Without knowing what the change will be we can quite reasonably work on some key principles when it comes to planning for the longer term to secure a financially successful future . Let’s look specifically at super.
What to expect
- Later access to funds – commencing from 1 July 2015 the preservation age is on the rise from 55 to 60 years of age. With the average lifespan of Australian’s increasing and the age pension access age increasing, it stands to reason that the superannuation preservation age will continue to increase
- Limits on Lump Sum Benefits – currently a taxpayer can hit 65 years of age (or 60 if permanently retired) and take unlimited funds from their super with no tax payable. Whenever we present this to a client the first reaction is “are you sure that’s right – sounds too good to be true”. We know the old saying about if it sounds too good to be true it probably is. This surely lends itself to some tightening over the next 10 to 20 years where lump sums will have some form of limitation.
- Taxation on Large Super Balances – the Labour Party, prior to the last Federal Election, announced that they would tax the earnings on larger superannuation balances in pension mode. Currently any super balance in pension mode does not pay tax on those earnings. It makes sense that in a progressive taxation system (as we have with personal tax rates in Australia) that a similar principle will be applied at some time to superannuation. Specifically the greatest impact under that proposal would have been on Capital Gains within superannuation funds for large member balances (two birds with one stone!)
What can we do now?
Many taxpayers fear change and in such an environment do nothing for fear that they will make a move which will backfire. However to do nothing is most likely the greatest risk of all. Here’s my general version of how to attack this issue and the methodology that Melissa (my wife) and I are currently employing for our own financial life and our three children.

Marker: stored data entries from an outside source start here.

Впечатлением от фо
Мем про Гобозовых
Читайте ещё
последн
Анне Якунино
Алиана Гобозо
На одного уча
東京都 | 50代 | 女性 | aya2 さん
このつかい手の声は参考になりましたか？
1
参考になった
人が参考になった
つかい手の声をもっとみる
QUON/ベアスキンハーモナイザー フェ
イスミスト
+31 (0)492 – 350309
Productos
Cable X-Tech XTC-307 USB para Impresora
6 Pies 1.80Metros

- Continue regular contributions to super over the mandated employer contributions – it stands to reason that superannuation will still be a tax preferred option in Australia. The government needs to provide incentive to put away for the future and their number one tool is tax. In short, don’t give up on super – keep contributing
- Work a plan to build an asset portfolio (beyond the family home) outside of super – this can provide tax benefits right now if gearing is involved (remember – gearing can apply to any investments that derive income, it does not have to be limited to property as is a common misconception). More importantly this will create the opportunity for financial choice and flexibility if you are looking to retire or reduce work prior to reaching the age where funds can be accessed from superannuation.
- Spouse Super Splitting – perhaps one of the least used forward thinking tax planning strategies. In many families there is one spouse with a higher super balance than the other for all manner of reasons. We have the opportunity for a taxpayer to reallocate a proportion of their super contributions to their spouse on an annual basis. This is a great way to future proof against large super member balances as the super balance is split more evenly across two taxpayers.

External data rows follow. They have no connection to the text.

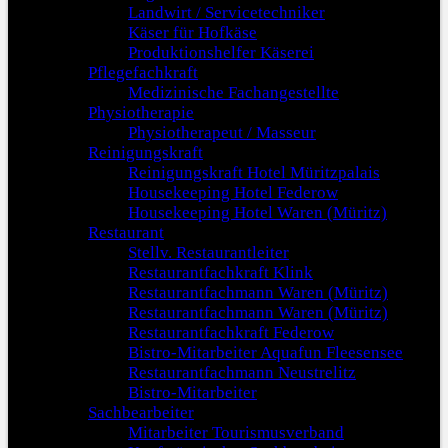
Landwirt / Servicetechniker
Käser für Hofkäse
Produktionshelfer Käserei
Pflegefachkraft
Medizinische Fachangestellte
Physiotherapie
Physiotherapeut / Masseur
Reinigungskraft
Reinigungskraft Hotel Müritzpalais
Housekeeping Hotel Federow
Housekeeping Hotel Waren (Müritz)
Restaurant
Stellv. Restaurantleiter
Restaurantfachkraft Klink
Restaurantfachmann Waren (Müritz)
Restaurantfachmann Waren (Müritz)
Restaurantfachkraft Federow
Bistro-Mitarbeiter Aquafun Fleesensee
Restaurantfachmann Neustrelitz
Bistro-Mitarbeiter
Sachbearbeiter
Mitarbeiter Tourismusverband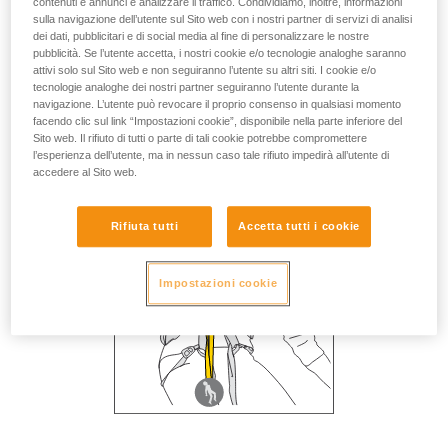
contenuti e annunci e analizzare il traffico. Condividiamo, inoltre, informazioni
sulla navigazione dell’utente sul Sito web con i nostri partner di servizi di analisi
dei dati, pubblicitari e di social media al fine di personalizzare le nostre
pubblicità. Se l’utente accetta, i nostri cookie e/o tecnologie analoghe saranno
attivi solo sul Sito web e non seguiranno l’utente su altri siti. I cookie e/o
tecnologie analoghe dei nostri partner seguiranno l’utente durante la
navigazione. L’utente può revocare il proprio consenso in qualsiasi momento
facendo clic sul link “Impostazioni cookie”, disponibile nella parte inferiore del
Sito web. Il rifiuto di tutti o parte di tali cookie potrebbe compromettere
l’esperienza dell’utente, ma in nessun caso tale rifiuto impedirà all’utente di
accedere al Sito web.
Rifiuta tutti
Accetta tutti i cookie
Impostazioni cookie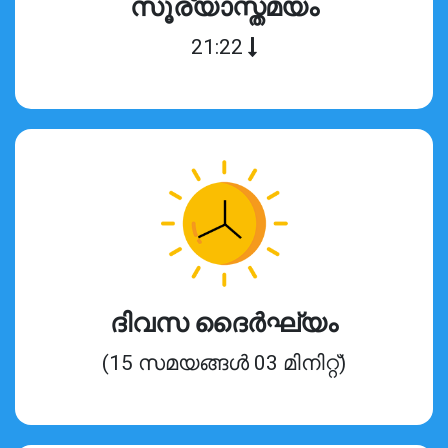
സൂര്യാസ്തമയം
21:22
ദിവസ ദൈർഘ്യം
(15 സമയങ്ങൾ 03 മിനിറ്റ്)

- Create a Capital Growth Plan – regardless of any changes in tax it will be irrelevant if there is no plan to grow capital over the next 20 years. Frankly, too much money in the bank makes little sense for most, with of course exceptions for specific circumstances. A plan to make your money work for you is as important as any tax plan.
- Understand Daily Spending – the power of compound interest can never be understated. A little bit regularly can make a huge difference. By understanding our spending we know that there is some money that can be tucked away regularly. Whatever that number is using this in creating a capital growth plan can make a huge difference for years to come.